Segment Start: TEXT BLOCK

D.,
I'm a single Mom to a 2.5 year old little boy...and, I know how hard it is to find steady work and keep your child happy and healthy.
First, let me say this finding a school is rough. I have taken my son out of one because the program didn't suit his needs...so I get that. But, try not to make excuses for him, because it will start with that and move onto other things. Have you talked to the teachers at his school and found out what he's like at school? Maybe you can work with the teacher's at his school to help him learn to have more patience and deal with situations with more understanding of others. After all, as he gets older he's not going to be able to have his way all the time anyway. It won't fly in preschool and it will just get worse in Kindergarten and 1st grade and so on...
Changing schools gives him an out...he knows eventually you'll give and let him stay home with you.
With my son at first I felt enormous guilt for having him in daycare. That made my days with him stressful as I found myself making up for it, but being easy on tantrums and other things. But, this is the best I could do at the time. And, it was hindering my ability to really provide for him to the best of my ability. So, at the time he was 18 months, I found alternatives and my Mom retired and taught/cared for him at home. My family made sacrifices to help me and if you have that kind of support you should ask for the help. I know not everyone has that luxury...but, maybe you could find a different kind of school setting or home school.

Segment End: TEXT BLOCK
Segment Start: GIVEN RECORDS

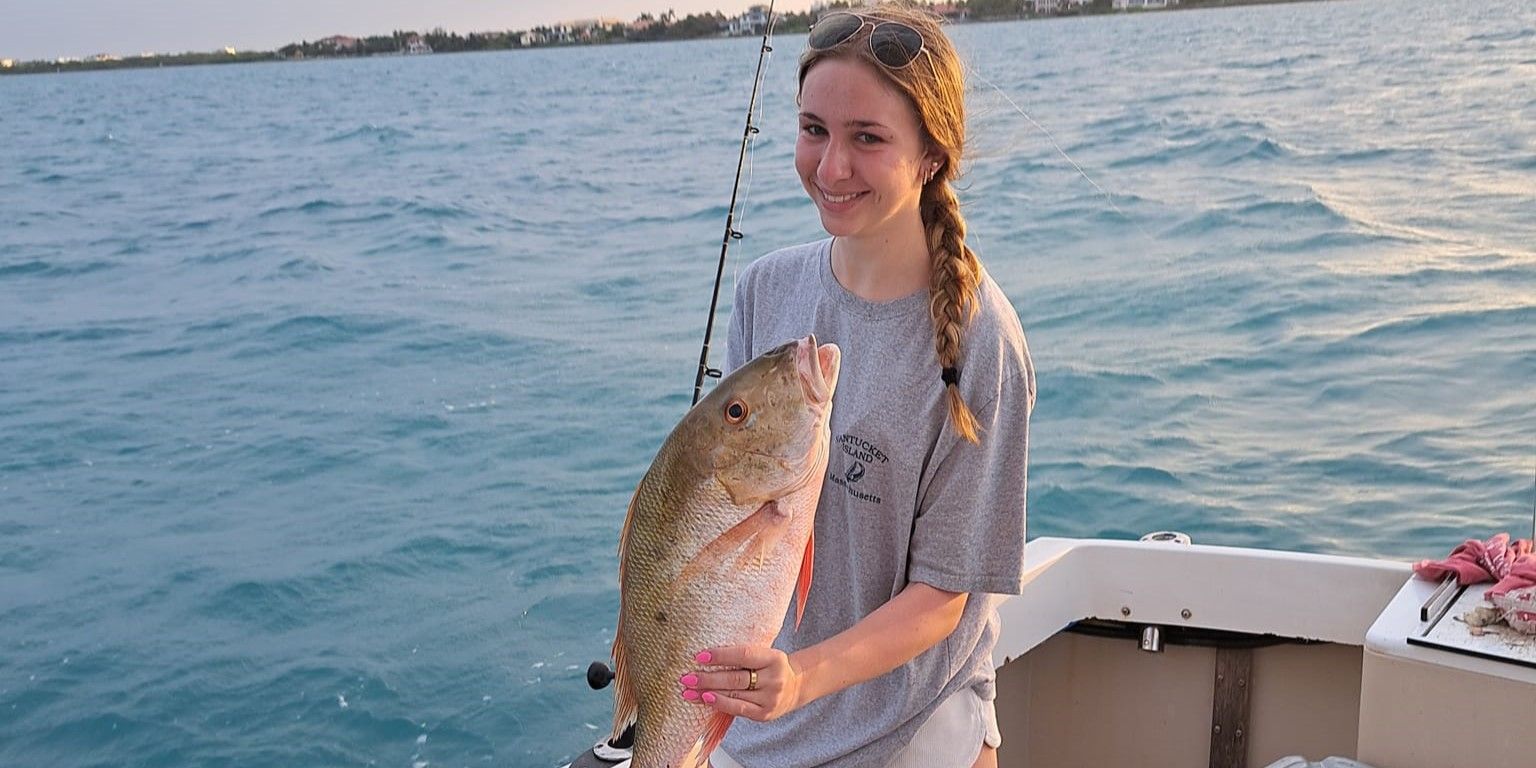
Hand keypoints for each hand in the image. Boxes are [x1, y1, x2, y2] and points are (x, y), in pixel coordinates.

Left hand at [681, 645, 803, 721]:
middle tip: (686, 677)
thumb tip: (706, 656)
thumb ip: (742, 656)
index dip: (720, 655)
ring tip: (688, 691)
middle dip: (707, 678)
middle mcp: (774, 679)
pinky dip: (719, 704)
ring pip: (733, 695)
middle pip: (735, 678)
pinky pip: (737, 709)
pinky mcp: (764, 714)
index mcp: (774, 658)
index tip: (699, 656)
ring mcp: (770, 699)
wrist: (795, 688)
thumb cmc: (771, 667)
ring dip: (707, 693)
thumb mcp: (764, 655)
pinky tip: (705, 699)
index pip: (743, 655)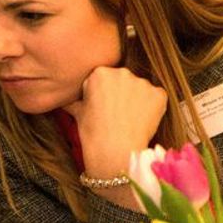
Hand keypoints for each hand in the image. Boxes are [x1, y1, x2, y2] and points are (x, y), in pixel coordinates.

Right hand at [63, 65, 167, 184]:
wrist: (114, 150)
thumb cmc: (93, 132)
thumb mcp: (77, 111)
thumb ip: (73, 99)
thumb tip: (64, 97)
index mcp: (100, 73)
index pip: (103, 78)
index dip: (102, 94)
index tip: (102, 108)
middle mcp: (122, 72)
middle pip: (123, 81)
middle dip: (121, 94)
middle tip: (116, 114)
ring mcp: (142, 82)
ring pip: (140, 88)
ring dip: (137, 100)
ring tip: (129, 119)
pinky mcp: (159, 94)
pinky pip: (156, 97)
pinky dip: (152, 107)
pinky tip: (142, 120)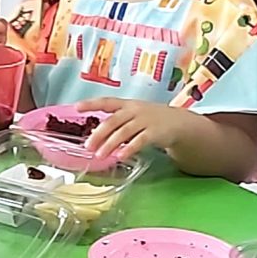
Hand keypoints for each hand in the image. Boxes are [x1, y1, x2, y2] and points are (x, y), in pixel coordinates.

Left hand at [76, 98, 207, 161]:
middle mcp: (134, 110)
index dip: (91, 103)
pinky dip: (129, 148)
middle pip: (113, 120)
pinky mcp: (155, 132)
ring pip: (123, 132)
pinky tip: (120, 156)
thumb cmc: (151, 120)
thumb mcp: (134, 116)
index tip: (77, 107)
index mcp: (127, 105)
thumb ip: (117, 124)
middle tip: (87, 146)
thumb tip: (96, 136)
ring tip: (100, 155)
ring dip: (110, 144)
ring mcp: (145, 120)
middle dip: (99, 134)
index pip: (106, 102)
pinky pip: (139, 141)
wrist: (179, 123)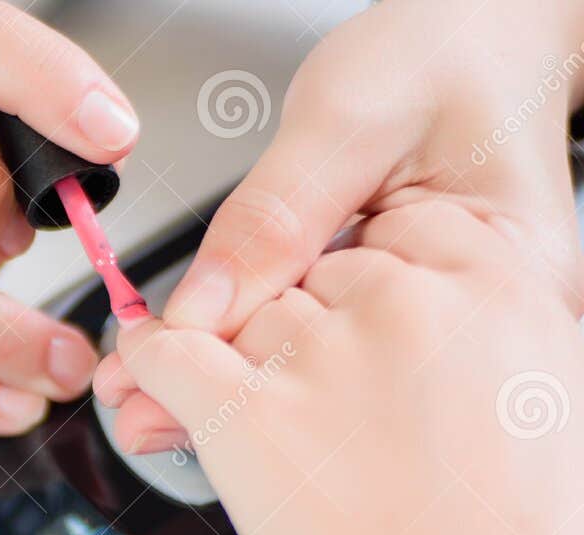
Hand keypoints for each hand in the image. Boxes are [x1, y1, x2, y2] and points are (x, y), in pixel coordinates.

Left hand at [105, 0, 583, 451]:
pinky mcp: (388, 312)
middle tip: (128, 404)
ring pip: (311, 369)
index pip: (349, 350)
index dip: (237, 371)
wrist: (473, 34)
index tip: (150, 384)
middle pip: (326, 376)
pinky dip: (243, 352)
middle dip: (220, 396)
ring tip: (139, 401)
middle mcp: (468, 319)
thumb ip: (276, 216)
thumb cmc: (440, 59)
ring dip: (221, 384)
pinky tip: (183, 376)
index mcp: (499, 279)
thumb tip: (201, 312)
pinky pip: (309, 343)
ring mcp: (430, 323)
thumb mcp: (349, 124)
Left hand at [115, 202, 583, 534]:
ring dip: (246, 362)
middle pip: (315, 271)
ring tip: (289, 440)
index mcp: (501, 282)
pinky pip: (167, 351)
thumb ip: (487, 329)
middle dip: (311, 326)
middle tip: (331, 404)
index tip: (366, 312)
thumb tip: (450, 317)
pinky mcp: (244, 412)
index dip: (373, 272)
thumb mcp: (545, 399)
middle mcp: (405, 301)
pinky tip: (142, 372)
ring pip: (245, 314)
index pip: (401, 227)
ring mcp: (319, 354)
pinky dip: (144, 361)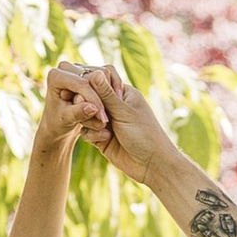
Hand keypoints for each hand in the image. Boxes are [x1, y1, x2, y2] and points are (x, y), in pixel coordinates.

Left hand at [35, 63, 109, 158]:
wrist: (59, 122)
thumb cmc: (59, 123)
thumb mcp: (66, 121)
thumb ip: (78, 113)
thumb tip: (93, 108)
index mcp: (56, 75)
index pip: (82, 84)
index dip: (94, 100)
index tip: (103, 119)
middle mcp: (66, 67)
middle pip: (94, 76)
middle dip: (102, 98)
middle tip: (107, 119)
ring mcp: (79, 67)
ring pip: (104, 73)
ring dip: (110, 93)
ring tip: (111, 112)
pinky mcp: (90, 70)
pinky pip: (109, 73)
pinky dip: (115, 87)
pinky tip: (117, 102)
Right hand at [79, 61, 177, 187]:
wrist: (151, 165)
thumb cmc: (144, 134)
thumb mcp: (124, 112)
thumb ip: (106, 94)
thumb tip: (95, 72)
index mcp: (123, 93)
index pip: (99, 81)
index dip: (91, 88)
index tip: (93, 99)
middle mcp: (113, 106)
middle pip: (88, 98)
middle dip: (89, 108)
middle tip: (102, 119)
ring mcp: (106, 122)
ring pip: (84, 115)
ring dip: (90, 122)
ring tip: (105, 130)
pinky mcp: (101, 137)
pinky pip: (86, 131)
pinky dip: (92, 134)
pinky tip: (104, 140)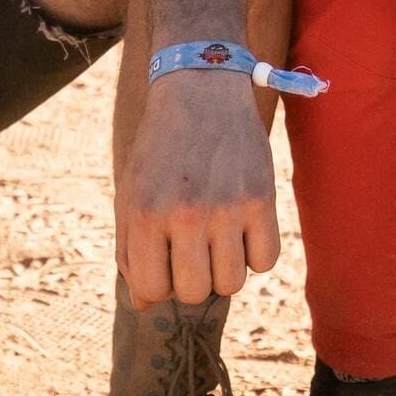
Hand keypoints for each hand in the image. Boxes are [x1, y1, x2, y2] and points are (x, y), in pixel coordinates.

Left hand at [119, 62, 279, 305]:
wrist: (201, 89)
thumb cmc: (160, 149)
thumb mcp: (131, 195)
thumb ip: (130, 252)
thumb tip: (145, 306)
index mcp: (146, 214)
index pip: (152, 291)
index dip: (156, 283)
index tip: (163, 259)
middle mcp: (186, 214)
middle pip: (193, 293)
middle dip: (190, 278)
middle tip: (190, 248)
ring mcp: (228, 207)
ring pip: (231, 284)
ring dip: (223, 269)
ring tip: (216, 239)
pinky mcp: (263, 197)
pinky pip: (265, 261)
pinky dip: (255, 255)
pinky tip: (243, 229)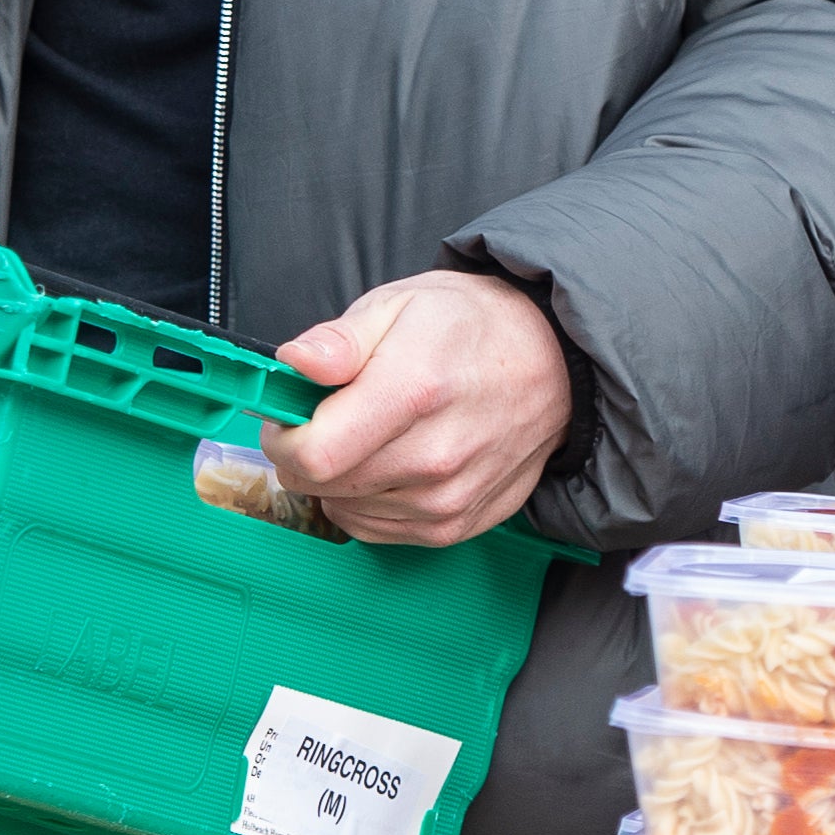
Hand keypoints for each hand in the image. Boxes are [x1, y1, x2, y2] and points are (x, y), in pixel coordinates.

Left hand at [259, 270, 573, 547]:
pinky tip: (388, 462)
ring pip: (346, 511)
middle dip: (306, 455)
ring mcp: (448, 499)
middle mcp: (434, 456)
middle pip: (324, 486)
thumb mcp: (399, 304)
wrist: (552, 362)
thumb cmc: (470, 326)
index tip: (287, 417)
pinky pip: (377, 529)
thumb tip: (294, 362)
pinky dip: (366, 501)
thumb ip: (340, 340)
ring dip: (338, 479)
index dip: (283, 439)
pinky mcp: (457, 525)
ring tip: (368, 434)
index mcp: (414, 391)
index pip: (315, 455)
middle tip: (326, 418)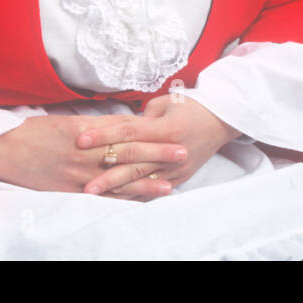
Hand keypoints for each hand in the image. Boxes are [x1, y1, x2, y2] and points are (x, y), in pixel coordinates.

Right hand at [0, 114, 188, 197]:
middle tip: (183, 152)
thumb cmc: (31, 132)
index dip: (150, 133)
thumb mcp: (64, 121)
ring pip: (118, 179)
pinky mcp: (68, 191)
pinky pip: (100, 197)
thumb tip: (119, 126)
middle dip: (157, 154)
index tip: (171, 130)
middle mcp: (84, 152)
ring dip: (146, 182)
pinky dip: (121, 199)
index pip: (123, 131)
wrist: (0, 149)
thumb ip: (92, 126)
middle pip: (128, 153)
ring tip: (170, 184)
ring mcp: (77, 174)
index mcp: (84, 130)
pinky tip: (137, 202)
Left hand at [76, 95, 241, 198]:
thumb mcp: (166, 103)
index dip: (104, 136)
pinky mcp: (179, 178)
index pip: (129, 133)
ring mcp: (176, 168)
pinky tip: (115, 199)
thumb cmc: (192, 107)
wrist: (221, 122)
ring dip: (116, 188)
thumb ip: (141, 118)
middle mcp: (171, 151)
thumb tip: (118, 128)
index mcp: (167, 129)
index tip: (81, 140)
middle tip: (83, 181)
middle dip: (106, 172)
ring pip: (141, 180)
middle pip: (133, 162)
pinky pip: (153, 188)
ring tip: (94, 193)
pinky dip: (134, 193)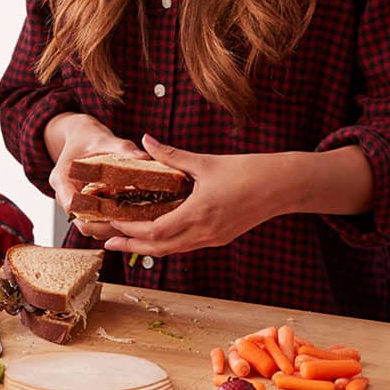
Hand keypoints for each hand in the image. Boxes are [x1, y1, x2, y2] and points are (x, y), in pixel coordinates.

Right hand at [46, 115, 146, 241]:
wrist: (83, 138)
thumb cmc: (91, 138)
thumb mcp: (106, 140)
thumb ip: (123, 148)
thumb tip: (143, 157)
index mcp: (62, 177)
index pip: (71, 203)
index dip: (94, 211)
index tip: (119, 209)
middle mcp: (65, 195)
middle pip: (82, 223)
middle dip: (108, 225)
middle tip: (134, 220)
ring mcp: (75, 205)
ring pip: (91, 228)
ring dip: (112, 228)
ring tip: (136, 220)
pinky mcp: (85, 210)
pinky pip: (97, 225)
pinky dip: (112, 225)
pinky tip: (132, 218)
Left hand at [102, 135, 287, 256]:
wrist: (282, 186)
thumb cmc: (247, 171)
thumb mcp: (205, 161)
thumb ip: (171, 155)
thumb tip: (145, 139)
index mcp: (198, 213)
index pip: (155, 230)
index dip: (130, 228)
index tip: (112, 222)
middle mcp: (204, 232)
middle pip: (160, 249)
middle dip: (131, 245)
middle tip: (108, 242)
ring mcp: (213, 239)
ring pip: (174, 250)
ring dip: (148, 247)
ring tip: (126, 240)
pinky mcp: (221, 238)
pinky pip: (188, 245)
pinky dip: (168, 242)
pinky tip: (157, 234)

Segment End: GIVEN RECORDS

#### [WORK ORDER]
In the letter about finding a school for a child, who cared for the writer's son at home once he was 18 months old?

#### [YOUR RESPONSE]
The writer's Mom, who retired and taught and cared for him at home.